## Task instructions
Look for the string "items" in the material below. Copy every line where you find it.

****************

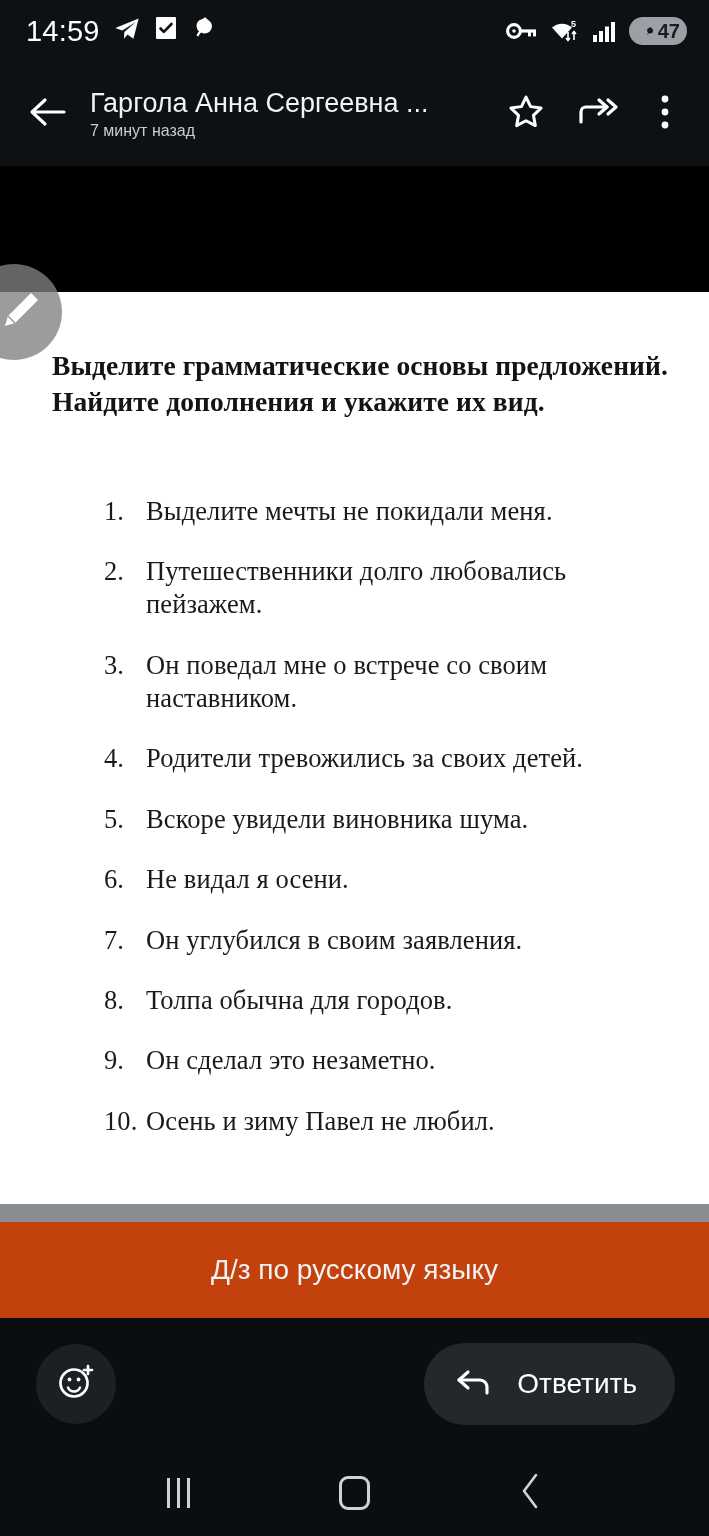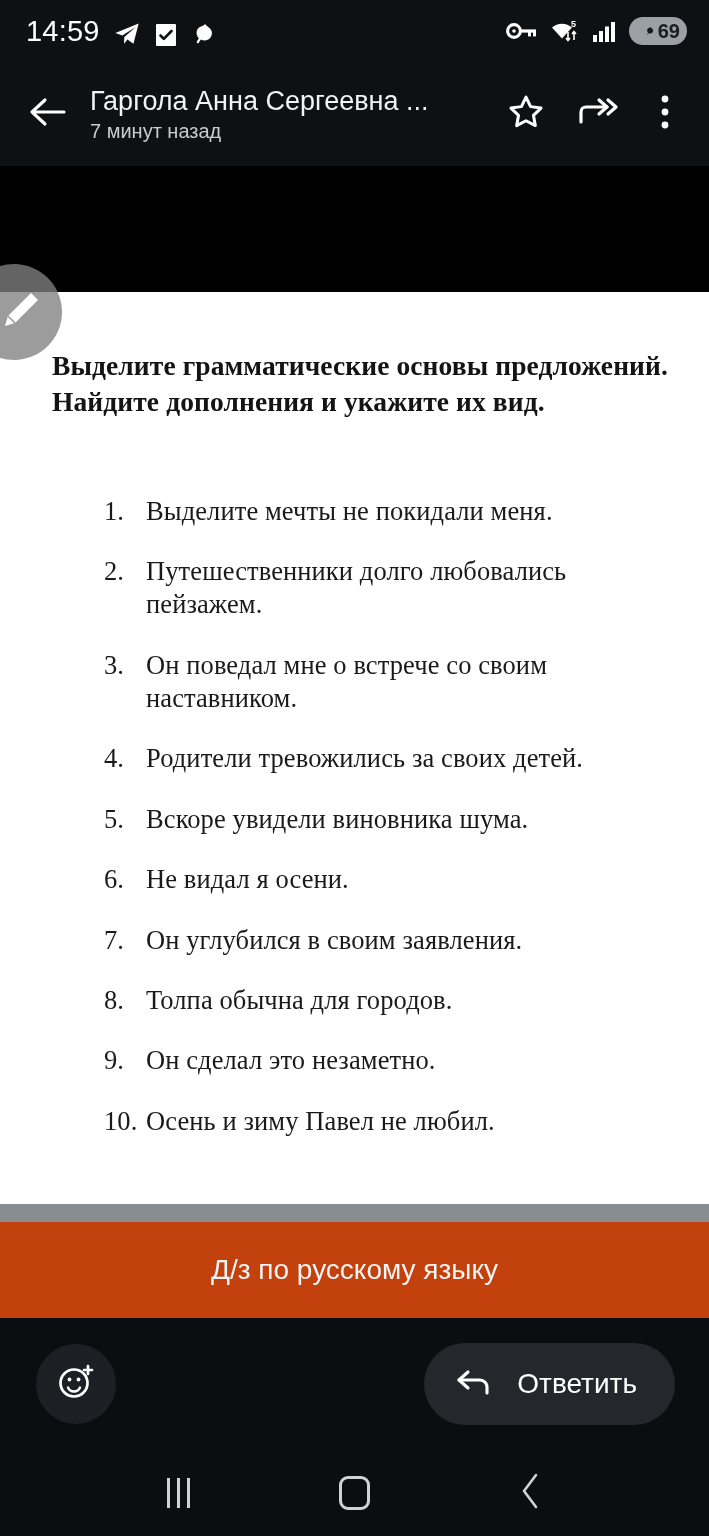--- a/index.html
+++ b/index.html
@@ -24,7 +24,7 @@
     background:#0e1114;
     color:#ffffff;
   }
-  .status-left { display:flex; align-items:flex-end; gap:13px; }
+  .status-left { display:flex; align-items:flex-start; gap:13px; }
   .status-time { font-size:29px; font-weight:400; letter-spacing:0.2px; }
   .status-right { display:flex; align-items:center; gap:11px; }
   .sb-icon { display:flex; align-items:center; }

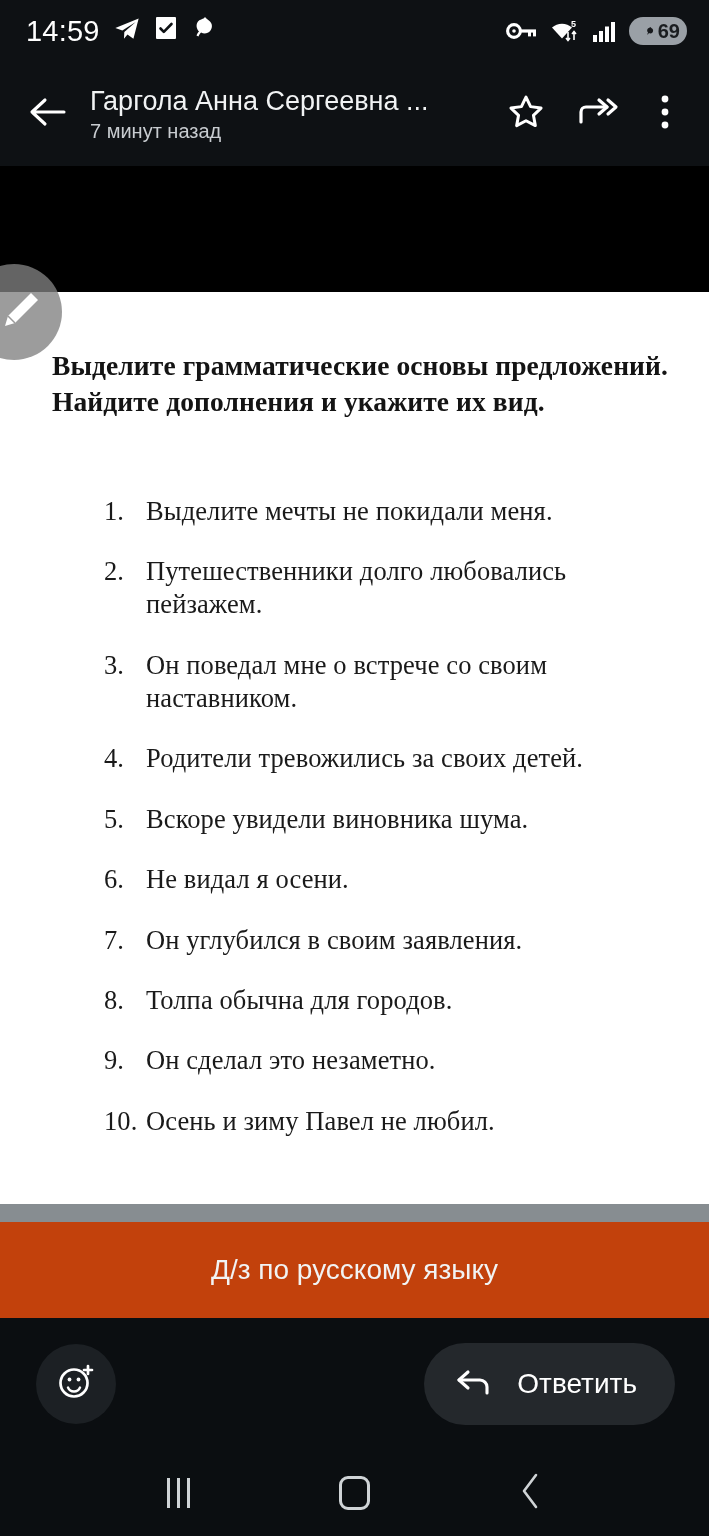--- a/index.html
+++ b/index.html
@@ -261,7 +261,7 @@
         <svg width="22" height="20" viewBox="0 0 22 20">
             <path d="M11 2c-1.2 1.9-4 1.5-5.5 3.6C3.6 8 4.3 11.5 6.3 13.4c-.8.8-1.5 1.9-1.9 3l1.6.8c.5-1.3 1.2-2.3 2-3 2.4 1.4 5.5.8 7.2-1.4 1.9-2.3 1.6-5.6-.2-7.3C13.4 4.1 12.2 3.5 11 2z" fill="#17191c"></path>
           </svg>
-        <span class="battery-num">69</span>
+        <span class="battery-num">47</span>
       </span>
     </div>
   </div>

****************

## Answer
-  .status-left { display:flex; align-items:flex-end; gap:13px; }
+  .status-left { display:flex; align-items:flex-start; gap:13px; }
   .status-right { display:flex; align-items:center; gap:11px; }
   .sb-icon { display:flex; align-items:center; }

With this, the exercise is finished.